I came home that day and just felt "beat up." I emailed Rakhee making "Rocky" jokes that she really "knocked me out," in a cranky, yet humbling funk that swept over me when I got home and decided to just go to bed immediately. It felt like another sort of milestone had been reached in my mind and whenever I am moved, it is generally always impossible for me to keep my mouth shut and not tell the subject of my emotions immediately. It is hard. Some appointments I know are a huge struggle for me and/or my student dentists or it might happen to be one of the first times they have ever done a particular procedure, and even if I may not seem as "chipper" or talkative or positive on some days as I strive to be, I consider it very important to me to be supportive. Sometimes in the rush of trying to wrap up a rough appointment and check out I feel that those moments of clam clarity, sighs of relief and gratitude get a little lost in the shuffle, and I don't wish to be one of those people. I may, after all, get a little pissed off at the duration or the stress of my visit, but for the record, I am never personally angry at or distrusting of my dentists. If anything, I hate a procedure or a specific tool and the sensation or duress it cause, but not the person performing or using it.
I elaborated:

"however sore or tired you make me, I promise I am always happy and proud to be your patient/guinea pig. I told you were were in this together. I am happy you can learn from me, and to be learning. it only enriches the experience for me to treat it like i am also in class and learn more about myself and this process. it is truly empowering after so many years of ignorance. the fact that i even know wtf a gutta percha IS or can name the mesial, distal and palatal buchul of my first maxillary molar #3, know that I hate calcium hydroxide and the smell of the touch and heat burning plastic which for some reason smells like cloves, know that I have a provisional crown made of ProTemp on top of prep you refined and dropped the margins of after packing cord, which I also hate, ....to know that I know ANY of these things right now, even if chances are I will never become a dentist myself or or probably not even an assistant, knowing who I was when you met me, has got to make you swell up with just a little bit of pride and smile when you think of me, right? :-) I hope so. 

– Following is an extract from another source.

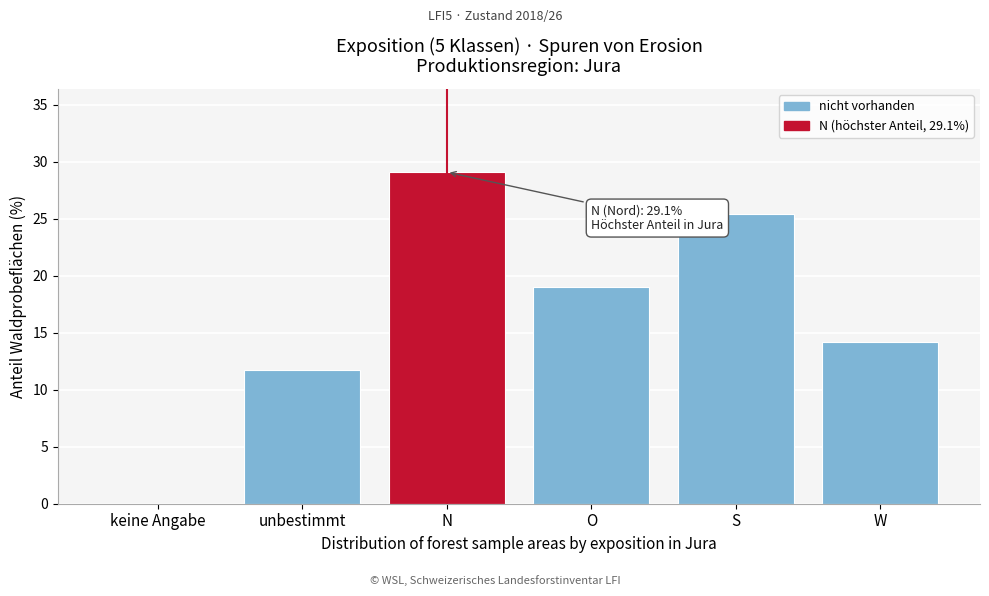

Reading left to right, extract all data points from this chart.

keine Angabe=0.0	unbestimmt=11.7	N=29.1	O=19.0	S=25.4	W=14.2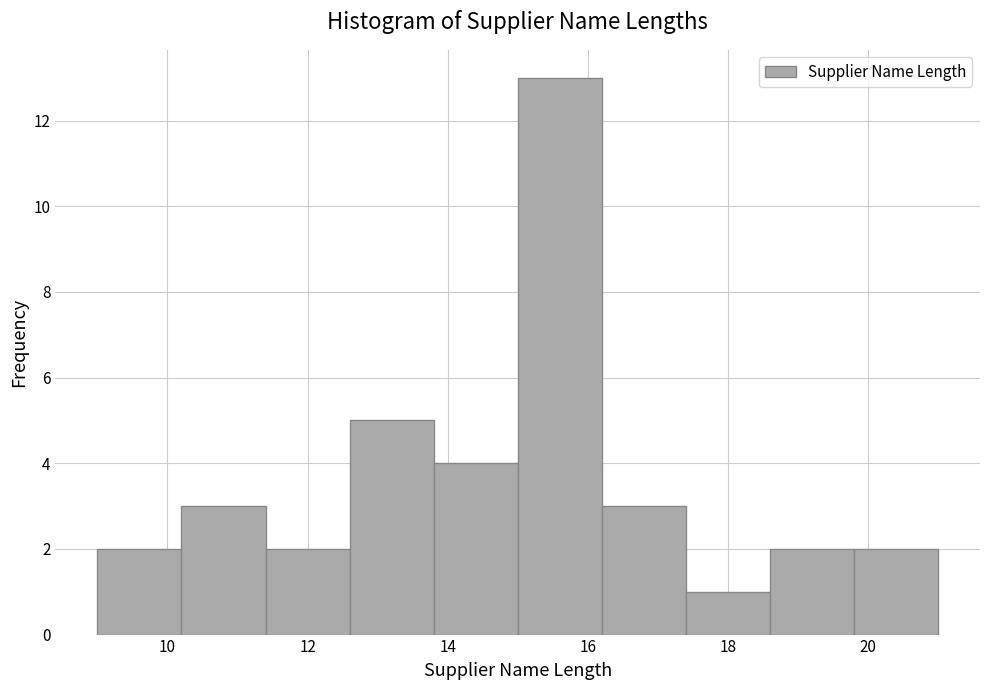

What is the height of the bar covering 15.0 to 16.2 on the x-axis? The values are not printed on the chart, so give them approximately, as read against the axis.

13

A few months ago, #3 was just another ugly part of myself I hated. It is you who helps me every day learn to care about it, know it, and not take it, and all my other teeth for granted. You are truly writing the story of my teeth with a new vocabulary and also telling me the story of myself as I've never even known it. I just wanted to tell you that. I have a lot of time to think and be thankful with a rubber dam on, you know...

Next up: Tooth #3! AGAIN! Damn, it's such a diva. I hope some of my other teeth can finally have attention soon!